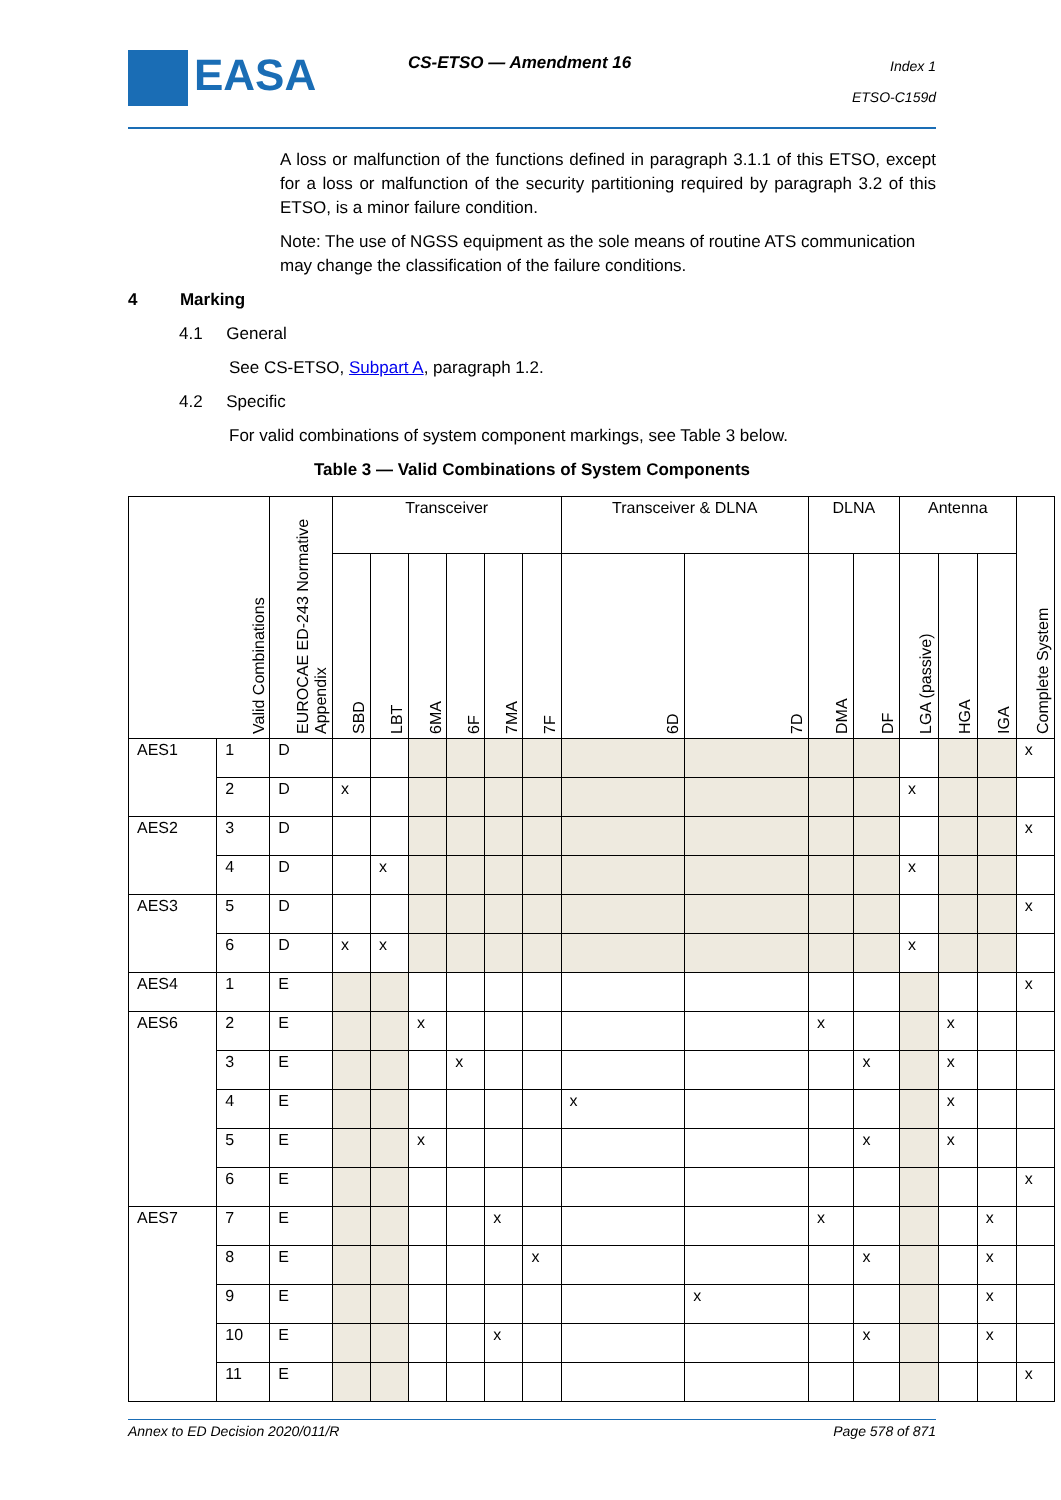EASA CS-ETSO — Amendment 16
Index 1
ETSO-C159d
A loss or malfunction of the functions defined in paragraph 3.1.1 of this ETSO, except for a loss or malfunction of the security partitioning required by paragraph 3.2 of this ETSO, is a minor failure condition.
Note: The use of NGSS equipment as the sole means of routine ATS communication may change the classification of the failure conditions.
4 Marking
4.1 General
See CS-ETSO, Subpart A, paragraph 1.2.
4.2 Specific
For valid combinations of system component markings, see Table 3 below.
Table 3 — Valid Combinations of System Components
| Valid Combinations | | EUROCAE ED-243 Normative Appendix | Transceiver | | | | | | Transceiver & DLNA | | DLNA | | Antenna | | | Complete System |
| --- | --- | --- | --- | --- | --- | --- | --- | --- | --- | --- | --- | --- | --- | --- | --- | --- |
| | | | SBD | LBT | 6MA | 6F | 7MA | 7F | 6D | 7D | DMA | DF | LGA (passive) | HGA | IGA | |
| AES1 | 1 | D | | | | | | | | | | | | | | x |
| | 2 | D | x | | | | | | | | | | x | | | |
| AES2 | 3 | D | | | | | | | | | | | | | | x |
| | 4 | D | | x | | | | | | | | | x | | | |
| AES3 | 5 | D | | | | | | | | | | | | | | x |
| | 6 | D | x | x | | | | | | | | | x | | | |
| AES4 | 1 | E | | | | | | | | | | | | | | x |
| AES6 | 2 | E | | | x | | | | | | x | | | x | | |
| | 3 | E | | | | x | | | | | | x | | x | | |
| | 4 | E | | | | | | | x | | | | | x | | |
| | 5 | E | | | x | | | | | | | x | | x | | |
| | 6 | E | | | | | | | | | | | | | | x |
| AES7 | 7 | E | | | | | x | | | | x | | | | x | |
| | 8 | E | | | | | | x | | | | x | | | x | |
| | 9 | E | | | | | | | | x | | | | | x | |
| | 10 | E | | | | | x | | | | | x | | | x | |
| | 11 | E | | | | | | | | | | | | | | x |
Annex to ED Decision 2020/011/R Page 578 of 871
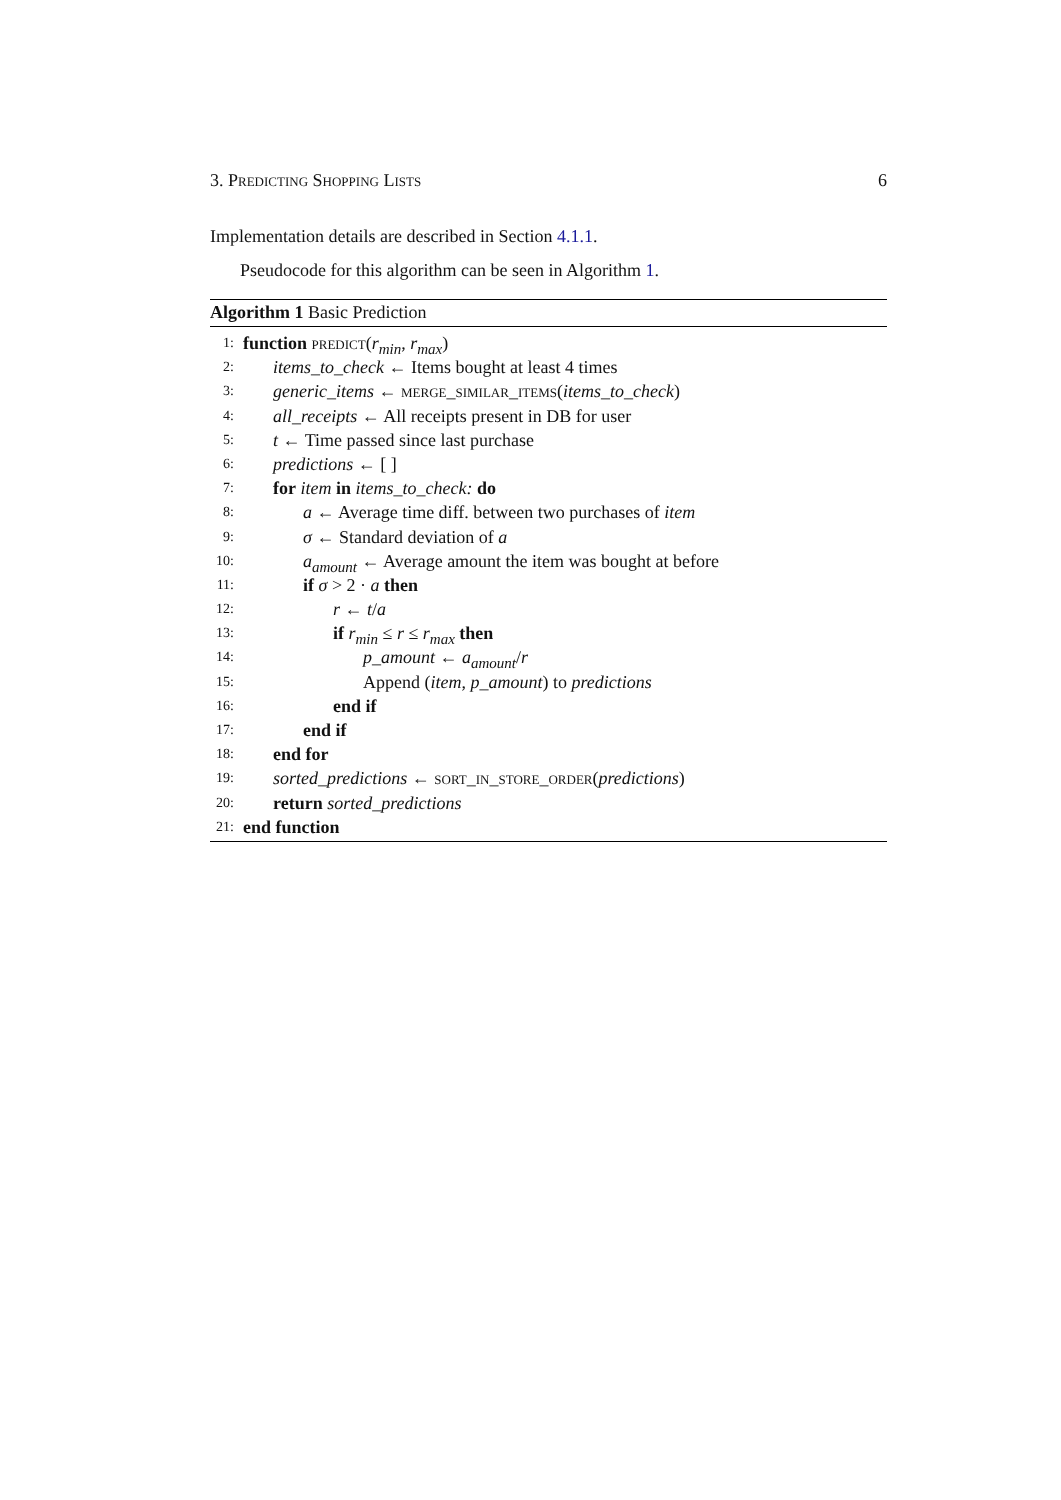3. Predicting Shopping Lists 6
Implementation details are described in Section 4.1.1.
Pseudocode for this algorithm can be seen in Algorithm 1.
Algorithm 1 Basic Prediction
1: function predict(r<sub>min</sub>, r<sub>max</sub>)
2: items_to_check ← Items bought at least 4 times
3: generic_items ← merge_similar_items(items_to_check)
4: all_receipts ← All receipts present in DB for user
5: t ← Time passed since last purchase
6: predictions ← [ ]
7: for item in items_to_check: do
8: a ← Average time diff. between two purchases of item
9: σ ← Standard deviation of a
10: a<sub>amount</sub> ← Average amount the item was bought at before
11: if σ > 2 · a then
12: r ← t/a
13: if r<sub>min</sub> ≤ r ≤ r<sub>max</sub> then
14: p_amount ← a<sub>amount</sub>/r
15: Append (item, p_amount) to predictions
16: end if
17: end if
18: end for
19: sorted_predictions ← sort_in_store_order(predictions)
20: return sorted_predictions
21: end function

==================================================

### What the task asks
Those lines of the records above that run from the one containing "AES7 | 7 | E" through the one containing "6: predictions ← [ ]" should be returned exactly, with no pictures among them.

### Reply to the task
| AES7 | 7 | E | | | | | x | | | | x | | | | x | |
| | 8 | E | | | | | | x | | | | x | | | x | |
| | 9 | E | | | | | | | | x | | | | | x | |
| | 10 | E | | | | | x | | | | | x | | | x | |
| | 11 | E | | | | | | | | | | | | | | x |
Annex to ED Decision 2020/011/R Page 578 of 871
3. Predicting Shopping Lists 6
Implementation details are described in Section 4.1.1.
Pseudocode for this algorithm can be seen in Algorithm 1.
Algorithm 1 Basic Prediction
1: function predict(r<sub>min</sub>, r<sub>max</sub>)
2: items_to_check ← Items bought at least 4 times
3: generic_items ← merge_similar_items(items_to_check)
4: all_receipts ← All receipts present in DB for user
5: t ← Time passed since last purchase
6: predictions ← [ ]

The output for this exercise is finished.